## Source material
▬▬▬▬▬▬▬▬▬▬

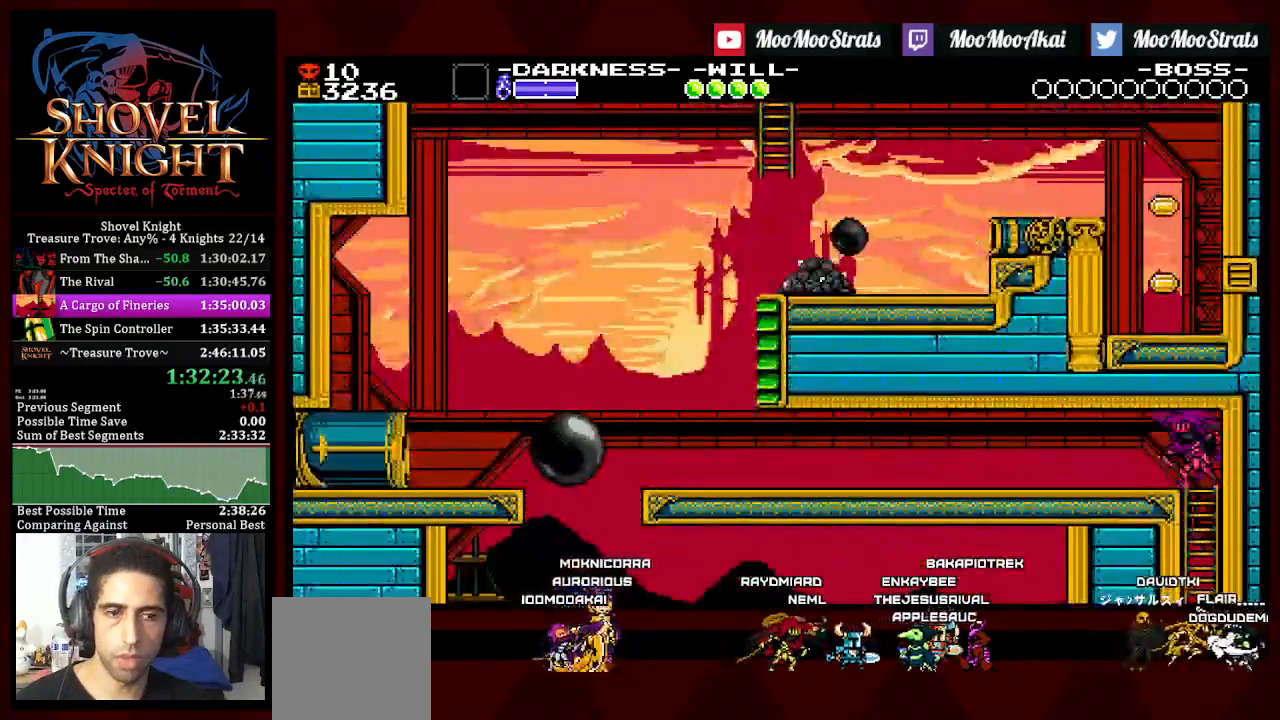
{"buttons": ["DPAD_LEFT"], "left_stick": "center", "right_stick": "center", "events": [[17, "CROSS", "up"], [83, "CROSS", "down"], [200, "CROSS", "up"], [317, "DPAD_UP", "up"]]}
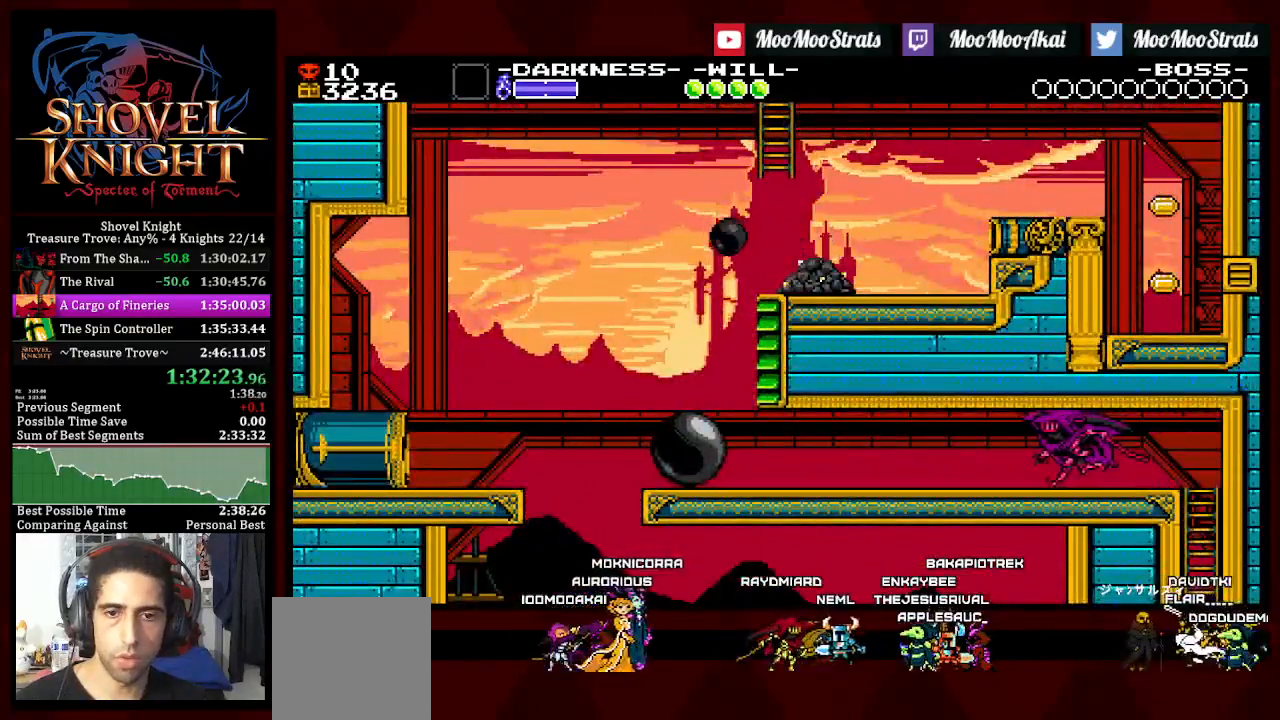
{"buttons": ["DPAD_LEFT"], "left_stick": "center", "right_stick": "center", "events": [[400, "CROSS", "down"], [500, "CROSS", "up"]]}
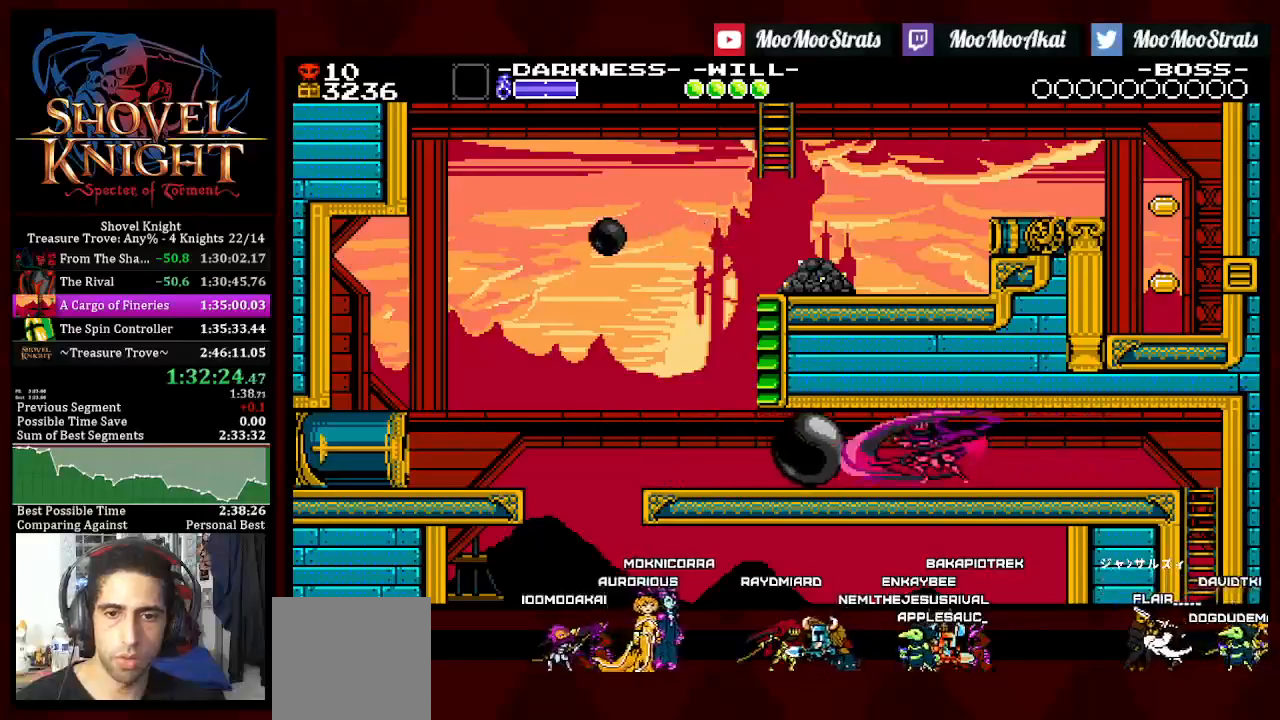
{"buttons": ["DPAD_LEFT"], "left_stick": "center", "right_stick": "center", "events": [[100, "CROSS", "down"], [217, "CROSS", "up"]]}
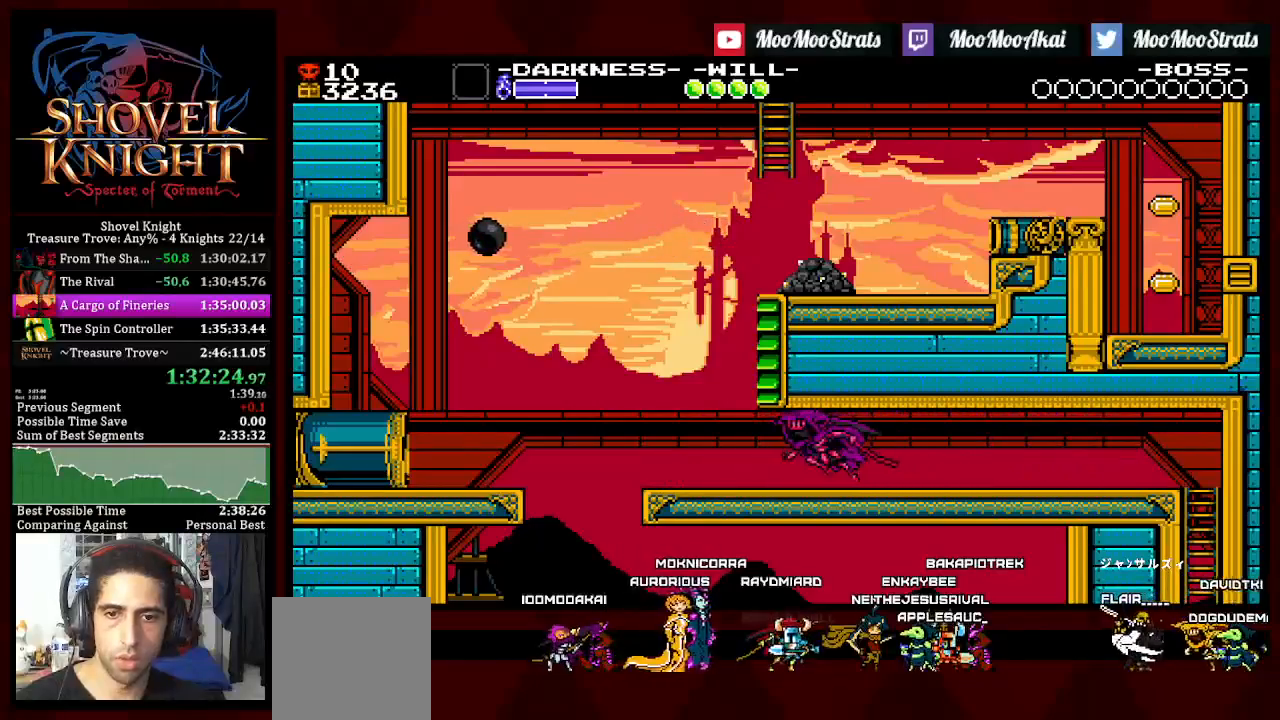
{"buttons": [], "left_stick": "center", "right_stick": "center", "events": [[500, "DPAD_LEFT", "up"]]}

▬▬▬▬▬▬▬▬▬▬

## Exercise objective
If a line above holds the string "CROSS", copy it out.

## Response
{"buttons": ["DPAD_LEFT"], "left_stick": "center", "right_stick": "center", "events": [[17, "CROSS", "up"], [83, "CROSS", "down"], [200, "CROSS", "up"], [317, "DPAD_UP", "up"]]}
{"buttons": ["DPAD_LEFT"], "left_stick": "center", "right_stick": "center", "events": [[400, "CROSS", "down"], [500, "CROSS", "up"]]}
{"buttons": ["DPAD_LEFT"], "left_stick": "center", "right_stick": "center", "events": [[100, "CROSS", "down"], [217, "CROSS", "up"]]}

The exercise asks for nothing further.